▶ Tasks to perform:
**1.** In the biking photos thread, how long is the ride Roswell52 describes?
**2.** Rewrite the stretch of the biking photos thread from "Please post up" through "anything is OK!)", swapping "trail" for "route".
**3.** Please carry the biking photos thread on past its last post.

▶ Quoted passage:
▶

# Please Share your All-Time Best Biking Pics



## Roswell52 (Mar 25, 2008)

I like to ride and shoot pics. I also love to look at your Passion pics. My goal is to build a list of the best Passion rides, and then go ride as many as possible

Please post up *one* or *two* of your BEST ALL-TIME BIKE PICS and tell where you were riding, and a word or two about trail distance and difficulty. (Beginner, Intermediate, Advanced)

(unofficial rules...must be taken while biking...under the influence of anything is OK!)

Here's one of mine to get it rolling.

Great Smoky Mountains National Park, Cades Cove Loop Road, Townsend, TN - Paved/rough, 12 miles, Beginner to Intermediate)


----------



## brado1 (Oct 5, 2004)

i just started a thread in the NC forum Post up your favorite Photos of riding kakalaki style :thumbsup: might as well share 'em here as well

(Edit gotta play by the Rules i guess)...other shots i posted earlier *HERE*





Boy i wish i lived somewhere else ....  i can't count - first rule of the internet - there are no rules


----------



## Jisch (Jan 12, 2004)

It sucks where I live too. Sorry, comprehension issues... got all excited there.

◀

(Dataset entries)
▶

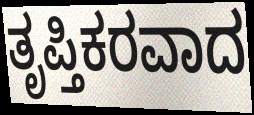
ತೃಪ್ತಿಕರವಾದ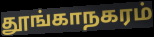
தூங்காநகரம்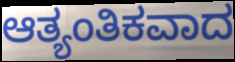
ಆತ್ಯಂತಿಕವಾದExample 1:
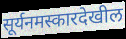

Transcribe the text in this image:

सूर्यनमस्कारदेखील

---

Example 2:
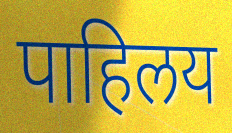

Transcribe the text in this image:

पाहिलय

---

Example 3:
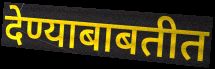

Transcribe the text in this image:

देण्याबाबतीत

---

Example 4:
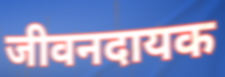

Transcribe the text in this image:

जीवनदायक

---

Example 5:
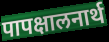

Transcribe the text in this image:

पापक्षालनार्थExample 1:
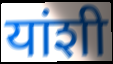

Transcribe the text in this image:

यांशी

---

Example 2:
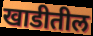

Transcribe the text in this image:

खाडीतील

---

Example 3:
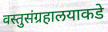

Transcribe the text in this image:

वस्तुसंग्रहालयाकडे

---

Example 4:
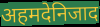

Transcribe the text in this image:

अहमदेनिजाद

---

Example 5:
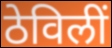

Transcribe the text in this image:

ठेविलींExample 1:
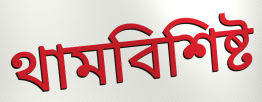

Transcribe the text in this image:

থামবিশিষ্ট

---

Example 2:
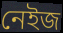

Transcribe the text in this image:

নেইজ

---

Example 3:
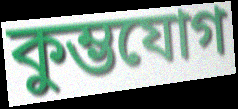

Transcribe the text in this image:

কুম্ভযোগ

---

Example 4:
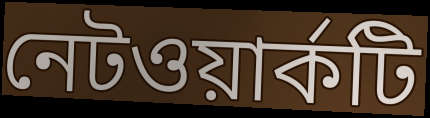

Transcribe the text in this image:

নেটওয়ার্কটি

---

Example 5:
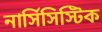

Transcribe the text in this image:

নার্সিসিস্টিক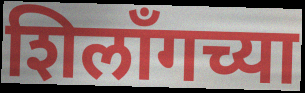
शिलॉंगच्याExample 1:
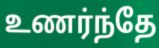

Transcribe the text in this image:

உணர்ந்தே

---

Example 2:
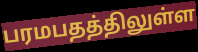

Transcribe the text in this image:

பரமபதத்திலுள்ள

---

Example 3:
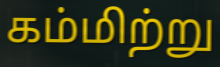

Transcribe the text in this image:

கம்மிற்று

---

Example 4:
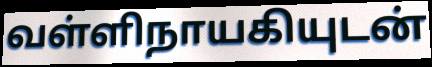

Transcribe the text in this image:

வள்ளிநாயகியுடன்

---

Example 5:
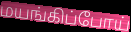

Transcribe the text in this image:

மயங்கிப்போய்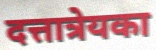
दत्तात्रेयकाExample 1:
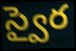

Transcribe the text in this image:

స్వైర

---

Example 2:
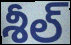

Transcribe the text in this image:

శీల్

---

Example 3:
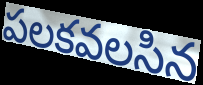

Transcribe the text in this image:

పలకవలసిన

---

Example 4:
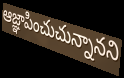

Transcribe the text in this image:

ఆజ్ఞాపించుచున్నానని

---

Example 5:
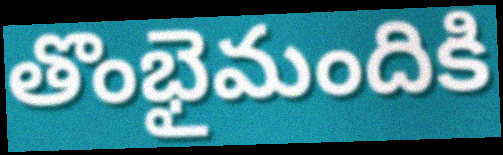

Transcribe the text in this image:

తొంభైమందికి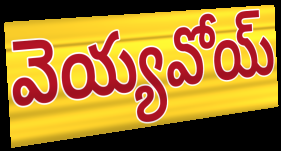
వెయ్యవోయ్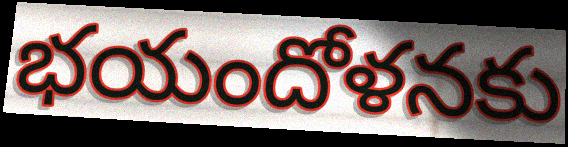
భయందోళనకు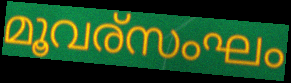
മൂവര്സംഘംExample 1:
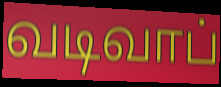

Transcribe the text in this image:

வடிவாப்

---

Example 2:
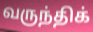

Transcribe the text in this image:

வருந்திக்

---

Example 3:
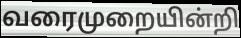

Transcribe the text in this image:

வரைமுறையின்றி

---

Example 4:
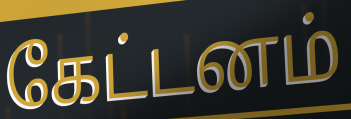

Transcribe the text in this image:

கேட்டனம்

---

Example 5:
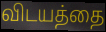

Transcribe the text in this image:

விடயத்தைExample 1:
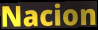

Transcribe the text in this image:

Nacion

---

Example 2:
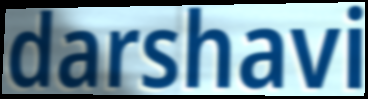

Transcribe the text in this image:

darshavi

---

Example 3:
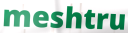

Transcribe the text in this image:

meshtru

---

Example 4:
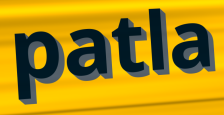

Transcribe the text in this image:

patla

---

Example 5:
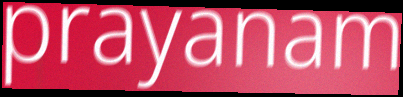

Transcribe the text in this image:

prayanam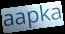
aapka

◀

▶ Answers to the exercises:
**1.** 12 miles

**2.**
Please post up *one* or *two* of your BEST ALL-TIME BIKE PICS and tell where you were riding, and a word or two about route distance and difficulty. (Beginner, Intermediate, Advanced)

(unofficial rules...must be taken while biking...under the influence of anything is OK!)

**3.**
----------



## outdoornut (Aug 13, 2005)

Roswell52 said:


> Please post up *one* or *two* of your BEST ALL-TIME BIKE PICS and tell where you were riding, and a word or two about trail distance and difficulty. (Beginner, Intermediate, Advanced)
> 
> (unofficial rules...must be taken while biking...under the influence of anything is OK!)


Well, I have thousands of pics, however, I notice you said *ONE *or *TWO.*

This would have to be my favorite. We stopped on the way back from Douthat VA at a
place called Gaudineer Knob near Bartow, WV and rode the 1/2 mile loop past this
overlook. This trail would be (Easiest), narrow gravel path. Was mainly after the view.
The photos from Douthat a day before was awesome, however I think this one was nicer.









I'll at least throw in one from our ride to Spruce Knob WV and Huckleberry Trail. The loop is about 15 miles and varies from some gravel road to extremely difficult (Advanced Only) 
rocks and roots for miles. Camera went off accidently while getting the strap untangled
from my hydration pack.









ODN


----------



## anthonys (Jan 22, 2004)

One or two?

Difficult, this is. I'll theme it down to "All-Time (favorite) zipping through Aspen Pics"









Meadow Mountain Loop, Minturn, CO









South Boundary Trail, betwixt Angel Fire and Taos, NM


----------



## radair (Dec 19, 2002)

Brado, very nice pics but I think you got a little carried away with the quantity. That said, I would love to get back to North Carolina and spend a few weeks there.

I will keep it to the one or two requested; one from here in New Hampshire and the other of my son in Fruita five years ago.


----------



## coachjon (Jun 13, 2007)

This one is my personal favorite. Cannonsburg Ski Area in West MI. Self timer shot.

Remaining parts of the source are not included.